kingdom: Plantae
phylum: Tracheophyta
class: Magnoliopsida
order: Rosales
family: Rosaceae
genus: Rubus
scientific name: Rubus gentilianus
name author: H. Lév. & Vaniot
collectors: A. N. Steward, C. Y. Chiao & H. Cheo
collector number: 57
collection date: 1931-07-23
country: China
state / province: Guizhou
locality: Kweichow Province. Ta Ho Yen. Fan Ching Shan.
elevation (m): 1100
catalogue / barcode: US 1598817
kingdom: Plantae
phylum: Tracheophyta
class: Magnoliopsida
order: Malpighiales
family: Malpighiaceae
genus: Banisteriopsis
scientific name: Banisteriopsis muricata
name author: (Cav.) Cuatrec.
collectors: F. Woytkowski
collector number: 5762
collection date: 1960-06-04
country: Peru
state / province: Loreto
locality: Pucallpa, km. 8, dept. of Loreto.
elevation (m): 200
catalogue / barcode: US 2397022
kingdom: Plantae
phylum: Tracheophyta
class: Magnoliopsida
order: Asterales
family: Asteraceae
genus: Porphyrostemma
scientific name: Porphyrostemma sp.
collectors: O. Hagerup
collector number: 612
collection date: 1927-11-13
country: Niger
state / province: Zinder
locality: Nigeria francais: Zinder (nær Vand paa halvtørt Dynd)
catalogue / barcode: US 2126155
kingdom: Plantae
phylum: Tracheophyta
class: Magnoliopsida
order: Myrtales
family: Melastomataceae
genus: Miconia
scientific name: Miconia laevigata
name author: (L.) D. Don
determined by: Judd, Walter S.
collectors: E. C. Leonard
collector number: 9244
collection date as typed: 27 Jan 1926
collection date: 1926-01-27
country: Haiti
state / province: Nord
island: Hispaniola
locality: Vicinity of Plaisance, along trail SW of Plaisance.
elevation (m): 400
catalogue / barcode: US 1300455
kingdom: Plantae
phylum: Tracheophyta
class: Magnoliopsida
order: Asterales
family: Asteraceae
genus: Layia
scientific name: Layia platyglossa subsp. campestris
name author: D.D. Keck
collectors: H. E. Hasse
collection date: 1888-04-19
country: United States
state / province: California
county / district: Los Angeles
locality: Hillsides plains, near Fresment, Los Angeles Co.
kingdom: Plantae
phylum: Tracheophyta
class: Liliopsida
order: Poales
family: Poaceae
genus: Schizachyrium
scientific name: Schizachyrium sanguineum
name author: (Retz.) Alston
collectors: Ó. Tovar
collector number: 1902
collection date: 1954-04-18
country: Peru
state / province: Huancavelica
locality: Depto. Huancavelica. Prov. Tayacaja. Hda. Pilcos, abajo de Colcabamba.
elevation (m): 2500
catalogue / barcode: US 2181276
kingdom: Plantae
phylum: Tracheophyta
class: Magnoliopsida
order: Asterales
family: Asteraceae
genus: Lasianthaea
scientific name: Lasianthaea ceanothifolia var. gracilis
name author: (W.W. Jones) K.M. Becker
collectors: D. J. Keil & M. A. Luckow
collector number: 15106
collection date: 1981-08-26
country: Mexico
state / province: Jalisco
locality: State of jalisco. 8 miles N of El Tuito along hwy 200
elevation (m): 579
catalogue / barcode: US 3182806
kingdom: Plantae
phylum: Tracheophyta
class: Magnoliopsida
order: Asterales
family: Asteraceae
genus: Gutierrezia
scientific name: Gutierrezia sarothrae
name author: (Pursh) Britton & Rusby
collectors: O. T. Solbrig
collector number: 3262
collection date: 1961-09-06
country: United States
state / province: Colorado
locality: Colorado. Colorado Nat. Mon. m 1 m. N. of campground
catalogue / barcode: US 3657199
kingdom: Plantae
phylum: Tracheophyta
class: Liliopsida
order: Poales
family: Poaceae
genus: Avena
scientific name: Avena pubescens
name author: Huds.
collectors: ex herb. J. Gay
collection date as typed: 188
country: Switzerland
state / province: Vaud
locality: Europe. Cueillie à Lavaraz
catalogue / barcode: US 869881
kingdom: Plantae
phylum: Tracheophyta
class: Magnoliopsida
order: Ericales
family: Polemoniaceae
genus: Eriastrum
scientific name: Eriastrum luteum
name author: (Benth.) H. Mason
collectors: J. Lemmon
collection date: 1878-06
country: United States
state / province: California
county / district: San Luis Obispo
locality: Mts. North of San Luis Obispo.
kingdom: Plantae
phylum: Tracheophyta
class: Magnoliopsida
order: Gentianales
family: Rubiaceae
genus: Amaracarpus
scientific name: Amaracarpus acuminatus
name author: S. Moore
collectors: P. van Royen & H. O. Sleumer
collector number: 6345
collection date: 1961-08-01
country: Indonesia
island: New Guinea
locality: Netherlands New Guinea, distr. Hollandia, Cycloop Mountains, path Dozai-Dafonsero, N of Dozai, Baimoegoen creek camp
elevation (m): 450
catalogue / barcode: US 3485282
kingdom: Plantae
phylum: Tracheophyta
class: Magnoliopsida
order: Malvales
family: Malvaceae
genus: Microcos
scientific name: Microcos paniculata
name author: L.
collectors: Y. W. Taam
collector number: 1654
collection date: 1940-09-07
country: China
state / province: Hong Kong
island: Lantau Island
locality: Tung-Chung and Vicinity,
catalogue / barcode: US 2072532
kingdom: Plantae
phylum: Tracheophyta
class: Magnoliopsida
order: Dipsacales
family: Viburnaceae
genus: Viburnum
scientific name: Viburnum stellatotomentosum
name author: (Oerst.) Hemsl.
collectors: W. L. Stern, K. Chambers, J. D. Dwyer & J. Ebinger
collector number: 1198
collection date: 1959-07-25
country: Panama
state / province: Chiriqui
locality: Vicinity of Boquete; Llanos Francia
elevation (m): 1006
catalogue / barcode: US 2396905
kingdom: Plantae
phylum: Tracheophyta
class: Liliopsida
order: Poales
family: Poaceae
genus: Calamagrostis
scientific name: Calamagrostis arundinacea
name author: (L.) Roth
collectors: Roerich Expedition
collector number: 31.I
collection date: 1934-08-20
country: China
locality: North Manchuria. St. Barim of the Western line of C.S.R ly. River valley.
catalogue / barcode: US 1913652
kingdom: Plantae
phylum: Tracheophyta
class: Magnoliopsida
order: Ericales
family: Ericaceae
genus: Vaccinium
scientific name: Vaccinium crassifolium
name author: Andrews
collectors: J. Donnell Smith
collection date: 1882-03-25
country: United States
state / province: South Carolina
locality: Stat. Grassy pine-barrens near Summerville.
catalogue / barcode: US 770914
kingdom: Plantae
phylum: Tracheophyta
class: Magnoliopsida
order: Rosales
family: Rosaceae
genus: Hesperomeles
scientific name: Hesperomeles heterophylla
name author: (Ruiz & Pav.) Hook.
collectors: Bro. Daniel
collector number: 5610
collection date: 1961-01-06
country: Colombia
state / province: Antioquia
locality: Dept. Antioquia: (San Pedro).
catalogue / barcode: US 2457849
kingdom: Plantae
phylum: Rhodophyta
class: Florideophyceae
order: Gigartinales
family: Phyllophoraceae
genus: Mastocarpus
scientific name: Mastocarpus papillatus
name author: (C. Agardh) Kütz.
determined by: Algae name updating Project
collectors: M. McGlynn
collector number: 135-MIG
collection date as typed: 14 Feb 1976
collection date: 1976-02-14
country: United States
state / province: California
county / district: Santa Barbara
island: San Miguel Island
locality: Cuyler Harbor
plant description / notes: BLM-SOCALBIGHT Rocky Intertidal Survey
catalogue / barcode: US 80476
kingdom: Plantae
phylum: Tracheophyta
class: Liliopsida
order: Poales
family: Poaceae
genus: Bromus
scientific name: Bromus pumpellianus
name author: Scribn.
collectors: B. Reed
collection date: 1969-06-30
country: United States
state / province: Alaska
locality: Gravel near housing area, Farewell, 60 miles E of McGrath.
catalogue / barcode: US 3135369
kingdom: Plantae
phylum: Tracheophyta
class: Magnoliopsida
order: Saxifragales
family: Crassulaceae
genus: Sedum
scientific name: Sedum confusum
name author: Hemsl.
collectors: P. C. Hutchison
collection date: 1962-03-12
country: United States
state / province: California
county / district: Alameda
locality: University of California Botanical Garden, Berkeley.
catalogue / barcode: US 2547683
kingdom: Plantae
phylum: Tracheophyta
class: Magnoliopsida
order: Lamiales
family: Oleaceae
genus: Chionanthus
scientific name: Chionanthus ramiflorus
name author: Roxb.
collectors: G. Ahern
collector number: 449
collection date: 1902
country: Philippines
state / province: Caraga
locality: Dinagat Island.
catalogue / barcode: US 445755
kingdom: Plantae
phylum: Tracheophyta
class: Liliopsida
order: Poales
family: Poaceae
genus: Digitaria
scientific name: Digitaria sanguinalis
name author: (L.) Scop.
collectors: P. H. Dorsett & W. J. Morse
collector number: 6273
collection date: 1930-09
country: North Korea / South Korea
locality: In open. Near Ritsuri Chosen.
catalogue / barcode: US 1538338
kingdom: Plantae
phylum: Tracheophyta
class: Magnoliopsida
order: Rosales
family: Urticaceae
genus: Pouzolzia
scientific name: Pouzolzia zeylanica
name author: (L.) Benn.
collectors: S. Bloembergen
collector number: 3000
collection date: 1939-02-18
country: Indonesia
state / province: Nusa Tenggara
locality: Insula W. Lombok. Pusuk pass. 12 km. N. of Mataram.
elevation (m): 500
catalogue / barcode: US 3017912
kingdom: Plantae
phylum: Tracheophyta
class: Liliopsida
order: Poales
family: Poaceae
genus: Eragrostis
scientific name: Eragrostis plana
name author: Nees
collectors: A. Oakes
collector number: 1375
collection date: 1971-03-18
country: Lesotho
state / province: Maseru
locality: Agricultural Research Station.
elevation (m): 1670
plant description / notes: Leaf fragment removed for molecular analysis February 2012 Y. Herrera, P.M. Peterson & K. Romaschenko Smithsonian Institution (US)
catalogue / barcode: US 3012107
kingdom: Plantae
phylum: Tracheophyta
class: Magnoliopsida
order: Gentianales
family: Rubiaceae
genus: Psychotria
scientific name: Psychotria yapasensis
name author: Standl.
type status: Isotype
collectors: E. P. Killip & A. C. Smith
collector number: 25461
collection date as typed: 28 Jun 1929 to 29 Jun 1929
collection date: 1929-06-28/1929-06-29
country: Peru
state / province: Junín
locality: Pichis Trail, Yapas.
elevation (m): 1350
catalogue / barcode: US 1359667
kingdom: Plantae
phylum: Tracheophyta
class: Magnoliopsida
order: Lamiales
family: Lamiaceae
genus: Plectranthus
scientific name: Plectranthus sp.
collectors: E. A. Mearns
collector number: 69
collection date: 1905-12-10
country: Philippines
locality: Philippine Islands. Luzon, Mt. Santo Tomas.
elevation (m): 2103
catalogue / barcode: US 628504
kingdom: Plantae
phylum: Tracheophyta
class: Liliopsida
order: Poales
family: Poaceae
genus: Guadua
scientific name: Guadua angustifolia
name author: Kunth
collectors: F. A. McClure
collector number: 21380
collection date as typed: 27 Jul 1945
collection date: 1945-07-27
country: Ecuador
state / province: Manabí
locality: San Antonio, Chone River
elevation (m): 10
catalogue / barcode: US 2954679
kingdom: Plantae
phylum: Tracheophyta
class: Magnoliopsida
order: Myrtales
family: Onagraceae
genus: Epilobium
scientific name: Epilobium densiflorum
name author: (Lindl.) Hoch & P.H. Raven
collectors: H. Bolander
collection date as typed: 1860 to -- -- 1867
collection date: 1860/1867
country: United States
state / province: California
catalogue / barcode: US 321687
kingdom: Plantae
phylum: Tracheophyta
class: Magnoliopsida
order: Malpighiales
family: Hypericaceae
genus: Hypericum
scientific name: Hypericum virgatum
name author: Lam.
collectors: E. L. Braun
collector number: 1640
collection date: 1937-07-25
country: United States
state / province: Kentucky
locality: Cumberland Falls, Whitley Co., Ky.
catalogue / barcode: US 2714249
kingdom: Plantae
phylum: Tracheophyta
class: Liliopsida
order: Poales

##############################

Give the data from the line containing "catalogue / barcode: US 2396905" through the line containing "collection date: 1882-03-25" as a JSON list of strings, one string per line and no blank lines.

PROBLEM SOLUTION
[
  "catalogue / barcode: US 2396905",
  "kingdom: Plantae",
  "phylum: Tracheophyta",
  "class: Liliopsida",
  "order: Poales",
  "family: Poaceae",
  "genus: Calamagrostis",
  "scientific name: Calamagrostis arundinacea",
  "name author: (L.) Roth",
  "collectors: Roerich Expedition",
  "collector number: 31.I",
  "collection date: 1934-08-20",
  "country: China",
  "locality: North Manchuria. St. Barim of the Western line of C.S.R ly. River valley.",
  "catalogue / barcode: US 1913652",
  "kingdom: Plantae",
  "phylum: Tracheophyta",
  "class: Magnoliopsida",
  "order: Ericales",
  "family: Ericaceae",
  "genus: Vaccinium",
  "scientific name: Vaccinium crassifolium",
  "name author: Andrews",
  "collectors: J. Donnell Smith",
  "collection date: 1882-03-25"
]